The workaround is in the pre-bootloader.
"Do either your pre-bootloader or bootloader use FreeRTOS, or only your main application?"
"No, only in the App"
"Make DARN SURE that your pre-boot and bootlloaders are disabling any interrupts that they enabled before jumping to your application."
First thing we tried, didn't work.
"If the pendSV interrupt is firing, then my first presumption is that either (a) some code BEFORE that startup code you highlighted ran FreeRTOS and somehow it left some interrupt enabled that ran some (OLD) task that set the pendSV bit to call the RTOS, or (b) you have a pointer issue somewhere before that code (perhaps in the bootloader) that is setting the pendSV bit by accident (highly unlikely). Since this happens in the startup code, the interrupt vector table pointer has (probably) not been updated yet, so any interrupt or fault that happens will jump through an OLD vector table. For example, if this occurs in your application, the pendSV vector will be fetched from the vector table used by your pre-boot or bootloader. As will any OTHER interrupt that might still be enabled (systick, timer, UART, etc.)."

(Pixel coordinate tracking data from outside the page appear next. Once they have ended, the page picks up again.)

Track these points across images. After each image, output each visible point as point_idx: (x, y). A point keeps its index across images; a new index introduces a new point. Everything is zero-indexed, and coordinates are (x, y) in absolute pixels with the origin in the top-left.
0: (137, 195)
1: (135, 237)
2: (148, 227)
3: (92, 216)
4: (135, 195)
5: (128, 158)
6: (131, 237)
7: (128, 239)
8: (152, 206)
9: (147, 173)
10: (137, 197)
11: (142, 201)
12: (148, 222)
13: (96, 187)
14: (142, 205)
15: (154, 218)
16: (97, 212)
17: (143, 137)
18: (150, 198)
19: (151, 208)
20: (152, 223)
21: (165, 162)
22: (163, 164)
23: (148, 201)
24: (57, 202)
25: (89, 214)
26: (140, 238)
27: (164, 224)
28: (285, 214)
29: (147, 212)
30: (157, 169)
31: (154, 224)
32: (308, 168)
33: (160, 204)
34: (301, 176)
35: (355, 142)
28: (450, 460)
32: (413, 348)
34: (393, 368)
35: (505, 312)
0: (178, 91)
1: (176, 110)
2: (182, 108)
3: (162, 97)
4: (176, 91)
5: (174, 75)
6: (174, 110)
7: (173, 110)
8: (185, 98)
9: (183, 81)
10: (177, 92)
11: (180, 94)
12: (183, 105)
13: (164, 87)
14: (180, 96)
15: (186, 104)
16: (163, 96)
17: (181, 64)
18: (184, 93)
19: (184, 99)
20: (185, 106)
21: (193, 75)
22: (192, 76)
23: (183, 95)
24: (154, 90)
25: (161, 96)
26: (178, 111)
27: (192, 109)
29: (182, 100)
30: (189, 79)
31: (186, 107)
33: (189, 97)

De-initializing everything before firmware transitions, and clear pending IRQ requests didn't work either, One of my assumptions way before we found the weird behavior shown in the yellow part of the code in the picture above, was a possible microcontroller protection because we were changing the uC frequency causing an hadfault, but no, the problem wasn't there either.
2022-05-26 08:38 AM
I just re-read your original post. Sorry - I missed where you initially said this happened in the app, not the pre or bootloader.
"the next time we reset the watch"
Does this mean "next time we reset the watchdog" (i.e. next time the watchdog timer causes a reset)? Or does this mean your device is a "watch" style device, and the next time it resets?
"One fix is, for the standby and reboot we de-initialize all hardware and make a reset "
How do you "reboot" if not by causing a reset (like via the NVIC AIRCR register)? Which would already cause all (internal to the CPU) hardware to reset/de-initialize.
2022-05-26 10:24 AM
"Does this mean "next time we reset the watchdog" (i.e. next time the watchdog timer causes a reset)? Or does this mean your device is a "watch" style device, and the next time it resets?
It was not implemented at the time, so no issues here, but the device indeed is a watch with very unique features that I'm not allowed to talk about.
"How do you "reboot" if not by causing a reset (like via the NVIC AIRCR register)? Which would already cause all (internal to the CPU) hardware to reset/de-initialize."
Standard existing commands for software reset, and it worked 100% of the times, this was to reboot the device safely in normal conditions.
2022-05-26 05:18 PM
There is nothing here indicating a flaw in FreeRTOS.
As you possess all the source code, and can (presumably) reproduce the fault, you might instrument that code to isolate its cause.
Instrument means to change the code to collect and expose details to assist you to find what is happening and why.
How are you resetting the core?
Does the fault occur without the watchdog enabled? Instrumenting and debugging would be easier without it.
Disable/remove all features of your software that are not required to reproduce the fault. Just the exercise of ascertaining whether a feature is required or not would assist you to isolate the cause.